[Start of Attachment]

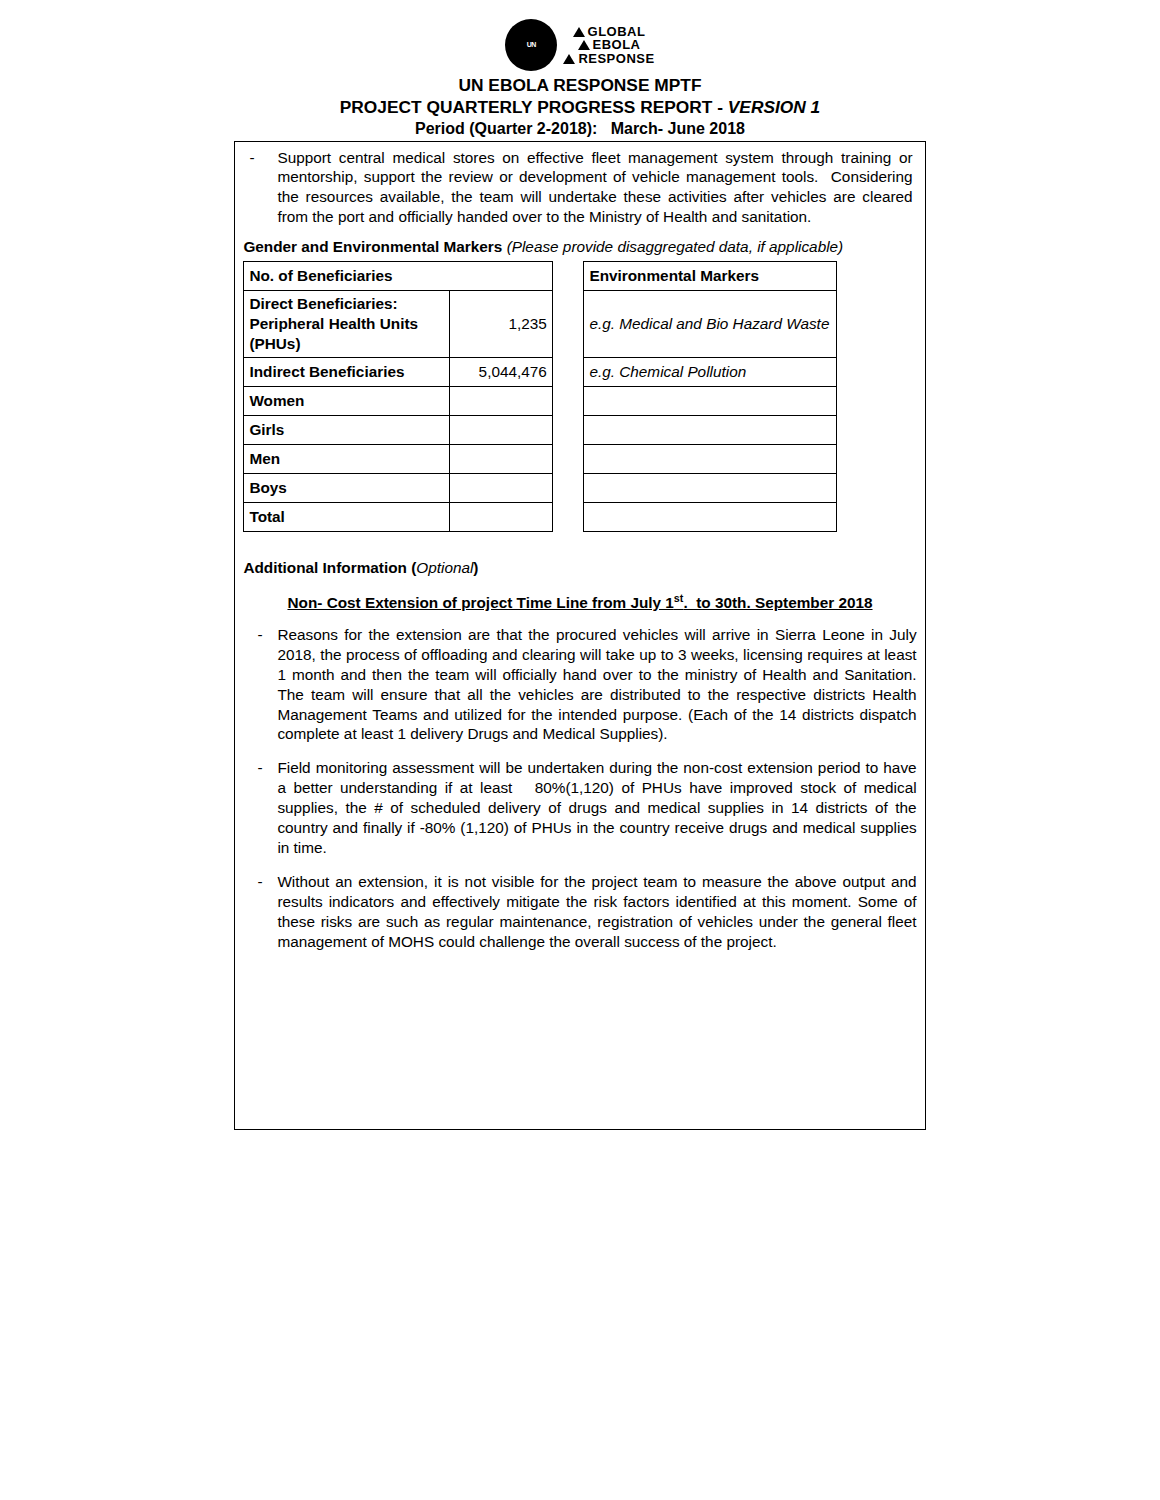| UN | GLOBAL EBOLA RESPONSE |
UN EBOLA RESPONSE MPTF
PROJECT QUARTERLY PROGRESS REPORT - VERSION 1
Period (Quarter 2-2018): March- June 2018
-
Support central medical stores on effective fleet management system through training or mentorship, support the review or development of vehicle management tools. Considering the resources available, the team will undertake these activities after vehicles are cleared from the port and officially handed over to the Ministry of Health and sanitation.
Gender and Environmental Markers (Please provide disaggregated data, if applicable)
| No. of Beneficiaries | | Environmental Markers | |
| Direct Beneficiaries: Peripheral Health Units (PHUs) | 1,235 | | e.g. Medical and Bio Hazard Waste | |
| Indirect Beneficiaries | 5,044,476 | | e.g. Chemical Pollution | |
| Women | | | | |
| Girls | | | | |
| Men | | | | |
| Boys | | | | |
| Total | | | | |
Additional Information (Optional)
Non- Cost Extension of project Time Line from July 1st. to 30th. September 2018
Reasons for the extension are that the procured vehicles will arrive in Sierra Leone in July 2018, the process of offloading and clearing will take up to 3 weeks, licensing requires at least 1 month and then the team will officially hand over to the ministry of Health and Sanitation. The team will ensure that all the vehicles are distributed to the respective districts Health Management Teams and utilized for the intended purpose. (Each of the 14 districts dispatch complete at least 1 delivery Drugs and Medical Supplies).
Field monitoring assessment will be undertaken during the non-cost extension period to have a better understanding if at least 80%(1,120) of PHUs have improved stock of medical supplies, the # of scheduled delivery of drugs and medical supplies in 14 districts of the country and finally if -80% (1,120) of PHUs in the country receive drugs and medical supplies in time.
Without an extension, it is not visible for the project team to measure the above output and results indicators and effectively mitigate the risk factors identified at this moment. Some of these risks are such as regular maintenance, registration of vehicles under the general fleet management of MOHS could challenge the overall success of the project.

[End of Attachment]

EXERCISE DETAILS:
Make an exact copy of the data above, pictures excluded.

ANSWER SECTION:
| UN | GLOBAL EBOLA RESPONSE |
UN EBOLA RESPONSE MPTF
PROJECT QUARTERLY PROGRESS REPORT - VERSION 1
Period (Quarter 2-2018): March- June 2018
-
Support central medical stores on effective fleet management system through training or mentorship, support the review or development of vehicle management tools. Considering the resources available, the team will undertake these activities after vehicles are cleared from the port and officially handed over to the Ministry of Health and sanitation.
Gender and Environmental Markers (Please provide disaggregated data, if applicable)
| No. of Beneficiaries | | Environmental Markers | |
| Direct Beneficiaries: Peripheral Health Units (PHUs) | 1,235 | | e.g. Medical and Bio Hazard Waste | |
| Indirect Beneficiaries | 5,044,476 | | e.g. Chemical Pollution | |
| Women | | | | |
| Girls | | | | |
| Men | | | | |
| Boys | | | | |
| Total | | | | |
Additional Information (Optional)
Non- Cost Extension of project Time Line from July 1st. to 30th. September 2018
Reasons for the extension are that the procured vehicles will arrive in Sierra Leone in July 2018, the process of offloading and clearing will take up to 3 weeks, licensing requires at least 1 month and then the team will officially hand over to the ministry of Health and Sanitation. The team will ensure that all the vehicles are distributed to the respective districts Health Management Teams and utilized for the intended purpose. (Each of the 14 districts dispatch complete at least 1 delivery Drugs and Medical Supplies).
Field monitoring assessment will be undertaken during the non-cost extension period to have a better understanding if at least 80%(1,120) of PHUs have improved stock of medical supplies, the # of scheduled delivery of drugs and medical supplies in 14 districts of the country and finally if -80% (1,120) of PHUs in the country receive drugs and medical supplies in time.
Without an extension, it is not visible for the project team to measure the above output and results indicators and effectively mitigate the risk factors identified at this moment. Some of these risks are such as regular maintenance, registration of vehicles under the general fleet management of MOHS could challenge the overall success of the project.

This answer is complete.